# Task brief:
What lines of the listing include the string "output"? Show them all.

# Recorded data:
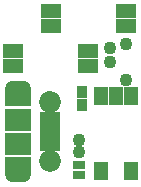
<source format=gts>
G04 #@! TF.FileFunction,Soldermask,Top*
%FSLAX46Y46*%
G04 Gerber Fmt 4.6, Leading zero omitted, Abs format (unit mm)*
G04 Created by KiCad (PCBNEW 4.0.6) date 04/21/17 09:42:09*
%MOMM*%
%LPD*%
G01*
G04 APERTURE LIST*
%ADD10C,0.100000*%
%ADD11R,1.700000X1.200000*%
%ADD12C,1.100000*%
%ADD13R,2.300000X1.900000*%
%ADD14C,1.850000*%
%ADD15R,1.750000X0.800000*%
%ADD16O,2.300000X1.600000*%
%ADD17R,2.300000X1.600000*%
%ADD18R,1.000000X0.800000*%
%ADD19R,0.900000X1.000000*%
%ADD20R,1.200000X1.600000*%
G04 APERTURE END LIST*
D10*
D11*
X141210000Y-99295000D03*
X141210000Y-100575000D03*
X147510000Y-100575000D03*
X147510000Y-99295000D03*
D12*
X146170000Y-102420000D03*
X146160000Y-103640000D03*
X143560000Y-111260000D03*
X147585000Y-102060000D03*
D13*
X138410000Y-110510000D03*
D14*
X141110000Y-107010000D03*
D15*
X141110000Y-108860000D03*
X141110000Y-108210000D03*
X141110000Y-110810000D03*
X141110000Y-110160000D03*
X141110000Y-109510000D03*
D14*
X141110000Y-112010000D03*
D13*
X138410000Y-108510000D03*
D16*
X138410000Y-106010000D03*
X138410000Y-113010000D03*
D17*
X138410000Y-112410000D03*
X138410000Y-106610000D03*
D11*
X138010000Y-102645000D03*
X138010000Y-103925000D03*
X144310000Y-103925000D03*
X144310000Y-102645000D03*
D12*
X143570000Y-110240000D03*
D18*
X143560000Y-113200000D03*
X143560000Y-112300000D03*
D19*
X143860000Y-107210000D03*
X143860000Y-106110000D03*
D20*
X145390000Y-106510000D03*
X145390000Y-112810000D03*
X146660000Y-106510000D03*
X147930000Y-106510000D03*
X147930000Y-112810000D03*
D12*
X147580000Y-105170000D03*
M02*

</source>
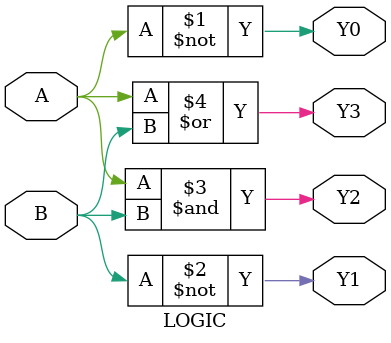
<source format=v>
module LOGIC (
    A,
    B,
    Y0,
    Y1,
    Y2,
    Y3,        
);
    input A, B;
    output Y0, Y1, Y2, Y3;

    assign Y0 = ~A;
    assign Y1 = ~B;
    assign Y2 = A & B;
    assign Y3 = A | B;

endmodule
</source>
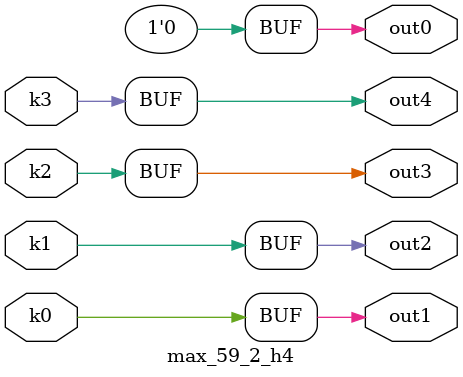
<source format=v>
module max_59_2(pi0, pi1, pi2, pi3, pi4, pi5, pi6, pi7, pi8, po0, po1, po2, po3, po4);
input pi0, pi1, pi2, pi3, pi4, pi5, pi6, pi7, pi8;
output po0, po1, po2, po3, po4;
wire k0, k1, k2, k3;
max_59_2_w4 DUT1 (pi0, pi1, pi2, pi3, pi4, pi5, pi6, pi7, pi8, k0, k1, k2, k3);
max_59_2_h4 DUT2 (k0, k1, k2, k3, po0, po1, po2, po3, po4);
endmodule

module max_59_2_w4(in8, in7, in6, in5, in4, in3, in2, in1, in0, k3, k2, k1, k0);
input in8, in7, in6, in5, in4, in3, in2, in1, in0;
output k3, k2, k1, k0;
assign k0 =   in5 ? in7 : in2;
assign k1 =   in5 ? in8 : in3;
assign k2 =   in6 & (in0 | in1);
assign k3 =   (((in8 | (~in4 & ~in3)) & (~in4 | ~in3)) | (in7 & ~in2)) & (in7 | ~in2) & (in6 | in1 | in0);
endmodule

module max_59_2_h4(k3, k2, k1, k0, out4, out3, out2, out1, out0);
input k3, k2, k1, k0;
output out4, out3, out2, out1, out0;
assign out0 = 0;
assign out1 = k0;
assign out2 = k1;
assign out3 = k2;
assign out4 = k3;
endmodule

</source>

# Response to this exercise:
    output Y0, Y1, Y2, Y3;
output po0, po1, po2, po3, po4;
output k3, k2, k1, k0;
output out4, out3, out2, out1, out0;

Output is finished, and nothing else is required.